I have called the process "deterioration," but that, of course, is matter of opinion. A Cabinet Minister, at a recent Conference in London, is reported to have congratulated the press on its progressive improvement during recent years. And Lord Northcliffe is a peer. The more the English press approximates to the American, the more, it would seem, it may hope for public esteem and honour. And that is natural, for the American method pays.
Well, the sun still shines and the sky is still blue. But between it and the American people stretches a veil of printed paper. Curious! the fathers of this nation read nothing but the Bible. That too, it may be said, was a veil; but a veil woven of apocalyptic visions, of lightning and storm, of Leviathan, and the wrath of Jehovah. What is the stuff of the modern veil, we have seen. And surely the contrast is calculated to evoke curious reflections.
V
IN THE ROCKIES
Walking alone in the mountains to-day I came suddenly upon the railway. There was a little shanty of a station 8000 feet above the sea; and, beyond, the great expanse of the plains. It was beginning to sleet, and I determined to take shelter. The click of a telegraph operator told me there was some one inside the shed.
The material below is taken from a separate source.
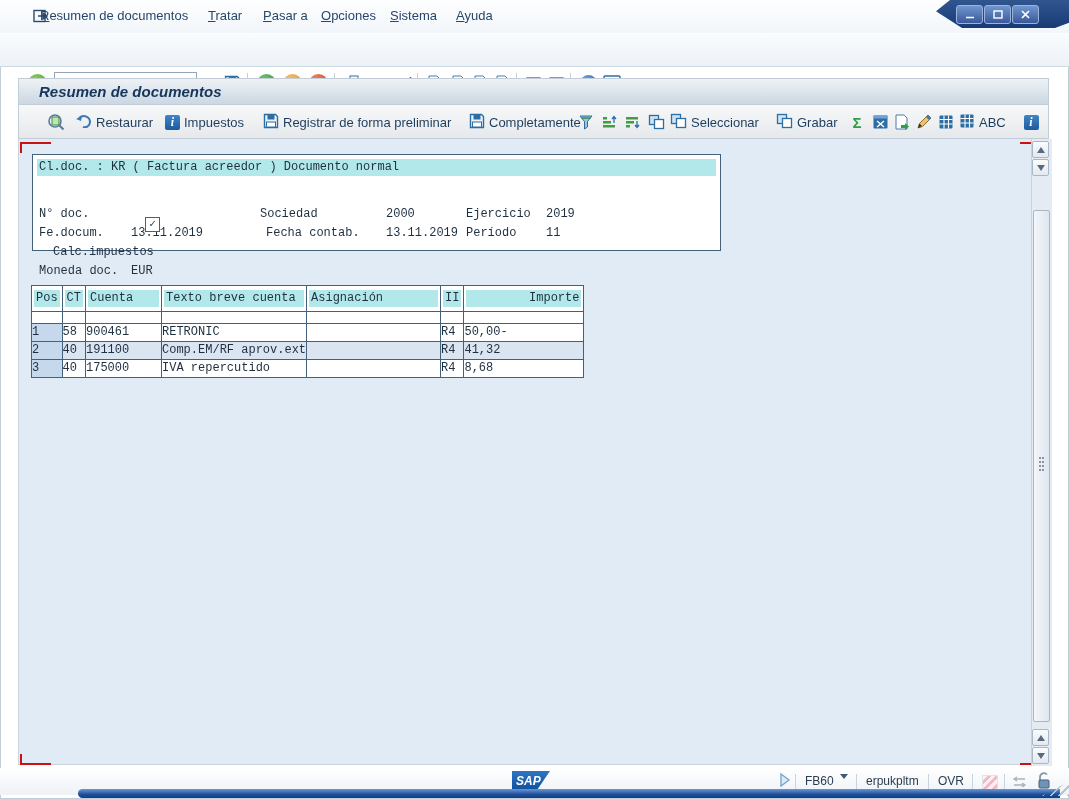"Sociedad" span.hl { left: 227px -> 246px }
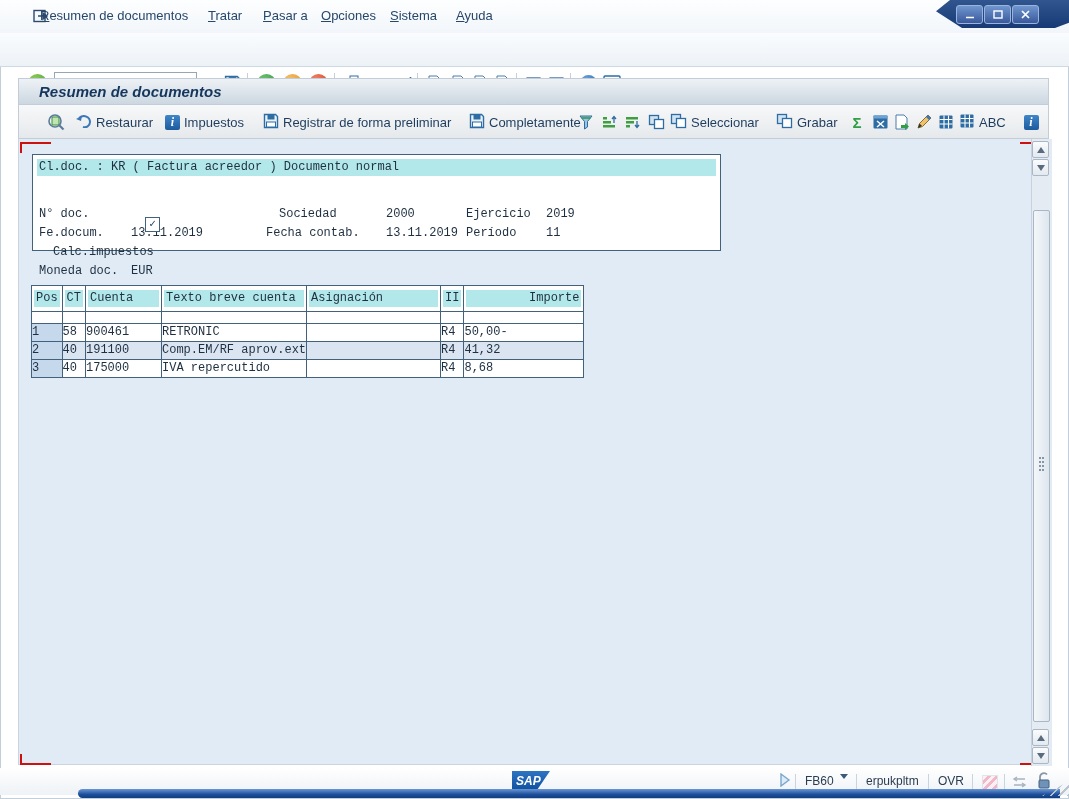"Moneda doc." div.hrow { html: <div> <span>Moneda doc.</span> <span>EUR</span> </div> -> none }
I knocked and knocked again, in vain; and it was a quarter of an hour before the door was opened by a thin, yellow-faced youth chewing gum, who looked at me without a sign of recognition or a word of greeting. I have learnt by this time that absence of manners in an American is intended to signify not surliness but independence, so I asked to be allowed to enter. He admitted me, and resumed his operations. I listened to the clicking, while the sleet fell faster and the evening began to close in. What messages were they, I wondered, that were passing across the mountains? I connected them, idly enough, with the corner in wheat a famous speculator was endeavouring to establish in Chicago; and reflected upon the disproportion between the achievements of Man and the use he puts them to. He invents wireless telegraphy, and the ships call to one another day and night, to tell the name of the latest winner. He is inventing the flying-machine, and he will use it to advertise pills and drop bombs. And here, he has exterminated the Indians, and carried his lines and his poles across the mountains, that a gambler may fill his pockets by starving a continent. "Click – click – click – Pick – pick – pick – Pock – pock – pockets." So the west called to the east, and the east to the west, while the winds roared, and the sleet fell, over the solitary mountains and the desolate iron road.